(Dataset records)
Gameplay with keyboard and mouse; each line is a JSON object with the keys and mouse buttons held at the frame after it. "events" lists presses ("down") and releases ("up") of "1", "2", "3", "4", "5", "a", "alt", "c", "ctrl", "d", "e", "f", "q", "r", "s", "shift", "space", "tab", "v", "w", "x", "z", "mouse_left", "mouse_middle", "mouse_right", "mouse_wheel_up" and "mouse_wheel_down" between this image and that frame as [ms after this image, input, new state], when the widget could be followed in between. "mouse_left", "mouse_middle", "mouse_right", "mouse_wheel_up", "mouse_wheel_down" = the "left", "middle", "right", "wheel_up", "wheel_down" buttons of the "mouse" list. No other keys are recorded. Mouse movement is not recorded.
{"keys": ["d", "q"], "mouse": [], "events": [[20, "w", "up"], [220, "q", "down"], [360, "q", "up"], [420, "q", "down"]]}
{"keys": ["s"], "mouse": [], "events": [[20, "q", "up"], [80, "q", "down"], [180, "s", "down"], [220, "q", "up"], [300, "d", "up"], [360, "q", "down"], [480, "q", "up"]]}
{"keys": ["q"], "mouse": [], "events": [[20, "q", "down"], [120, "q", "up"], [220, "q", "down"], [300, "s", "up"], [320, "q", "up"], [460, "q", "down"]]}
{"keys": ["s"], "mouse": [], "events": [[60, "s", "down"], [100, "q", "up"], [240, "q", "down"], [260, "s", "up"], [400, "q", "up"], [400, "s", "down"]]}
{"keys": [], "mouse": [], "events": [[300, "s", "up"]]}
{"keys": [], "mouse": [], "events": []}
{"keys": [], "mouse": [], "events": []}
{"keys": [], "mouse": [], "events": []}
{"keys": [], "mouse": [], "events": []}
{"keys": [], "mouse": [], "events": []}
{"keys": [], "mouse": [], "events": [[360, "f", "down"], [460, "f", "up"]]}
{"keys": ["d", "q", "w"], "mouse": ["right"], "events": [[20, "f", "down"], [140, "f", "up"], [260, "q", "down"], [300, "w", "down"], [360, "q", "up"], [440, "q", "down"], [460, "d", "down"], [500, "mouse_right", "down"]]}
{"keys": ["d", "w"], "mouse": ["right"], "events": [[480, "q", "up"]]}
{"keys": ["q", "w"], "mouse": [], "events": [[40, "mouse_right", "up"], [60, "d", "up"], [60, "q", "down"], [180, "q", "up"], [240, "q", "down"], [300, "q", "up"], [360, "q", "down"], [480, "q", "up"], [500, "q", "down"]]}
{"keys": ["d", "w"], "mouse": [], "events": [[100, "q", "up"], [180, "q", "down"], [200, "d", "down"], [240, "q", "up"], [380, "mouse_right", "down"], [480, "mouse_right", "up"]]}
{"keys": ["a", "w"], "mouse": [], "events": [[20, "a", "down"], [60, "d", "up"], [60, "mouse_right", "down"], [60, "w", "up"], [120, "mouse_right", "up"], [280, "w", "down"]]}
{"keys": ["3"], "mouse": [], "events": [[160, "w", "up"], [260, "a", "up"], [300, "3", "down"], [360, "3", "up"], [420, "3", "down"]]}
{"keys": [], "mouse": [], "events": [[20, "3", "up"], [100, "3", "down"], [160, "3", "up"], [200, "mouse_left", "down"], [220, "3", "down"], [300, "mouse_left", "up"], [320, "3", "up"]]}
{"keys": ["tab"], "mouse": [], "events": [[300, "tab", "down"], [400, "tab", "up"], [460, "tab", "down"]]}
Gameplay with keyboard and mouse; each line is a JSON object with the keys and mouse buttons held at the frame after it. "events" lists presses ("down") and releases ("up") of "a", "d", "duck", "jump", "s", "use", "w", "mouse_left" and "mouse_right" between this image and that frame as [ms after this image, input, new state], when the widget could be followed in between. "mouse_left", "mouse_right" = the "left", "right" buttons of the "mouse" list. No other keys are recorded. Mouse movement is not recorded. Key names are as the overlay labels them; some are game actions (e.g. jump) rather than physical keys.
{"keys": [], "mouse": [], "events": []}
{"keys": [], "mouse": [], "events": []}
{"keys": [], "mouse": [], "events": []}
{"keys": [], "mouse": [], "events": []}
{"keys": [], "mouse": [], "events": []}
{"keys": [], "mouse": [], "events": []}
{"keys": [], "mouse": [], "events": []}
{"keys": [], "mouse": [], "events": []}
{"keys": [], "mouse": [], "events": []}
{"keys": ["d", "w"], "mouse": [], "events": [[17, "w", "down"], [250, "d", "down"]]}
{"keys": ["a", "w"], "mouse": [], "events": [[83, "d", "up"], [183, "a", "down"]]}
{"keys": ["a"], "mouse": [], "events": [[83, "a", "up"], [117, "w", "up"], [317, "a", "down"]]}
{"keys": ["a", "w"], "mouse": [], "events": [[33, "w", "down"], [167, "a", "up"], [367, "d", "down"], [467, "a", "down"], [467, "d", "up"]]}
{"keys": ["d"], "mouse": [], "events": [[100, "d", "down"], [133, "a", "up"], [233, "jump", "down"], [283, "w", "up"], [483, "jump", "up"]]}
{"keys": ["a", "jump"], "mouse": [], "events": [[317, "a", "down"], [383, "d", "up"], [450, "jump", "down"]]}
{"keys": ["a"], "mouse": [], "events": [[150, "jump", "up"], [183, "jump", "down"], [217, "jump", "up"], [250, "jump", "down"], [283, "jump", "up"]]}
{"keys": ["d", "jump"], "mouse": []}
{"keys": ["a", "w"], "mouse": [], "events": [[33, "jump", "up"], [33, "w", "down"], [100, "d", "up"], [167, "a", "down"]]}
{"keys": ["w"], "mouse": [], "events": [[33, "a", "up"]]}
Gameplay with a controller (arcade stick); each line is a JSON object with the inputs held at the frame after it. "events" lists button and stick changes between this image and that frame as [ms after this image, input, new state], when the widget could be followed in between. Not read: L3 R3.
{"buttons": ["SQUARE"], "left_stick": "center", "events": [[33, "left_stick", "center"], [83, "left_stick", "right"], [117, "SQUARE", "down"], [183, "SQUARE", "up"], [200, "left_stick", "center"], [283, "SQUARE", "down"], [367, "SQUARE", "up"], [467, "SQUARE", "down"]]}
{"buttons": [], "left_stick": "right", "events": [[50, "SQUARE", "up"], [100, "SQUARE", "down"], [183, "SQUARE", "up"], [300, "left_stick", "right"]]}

- **Goal of the exercise**: Give the number of lines in the entries that include the string "SQUARE", and nothing more.

- **Written answer**: 2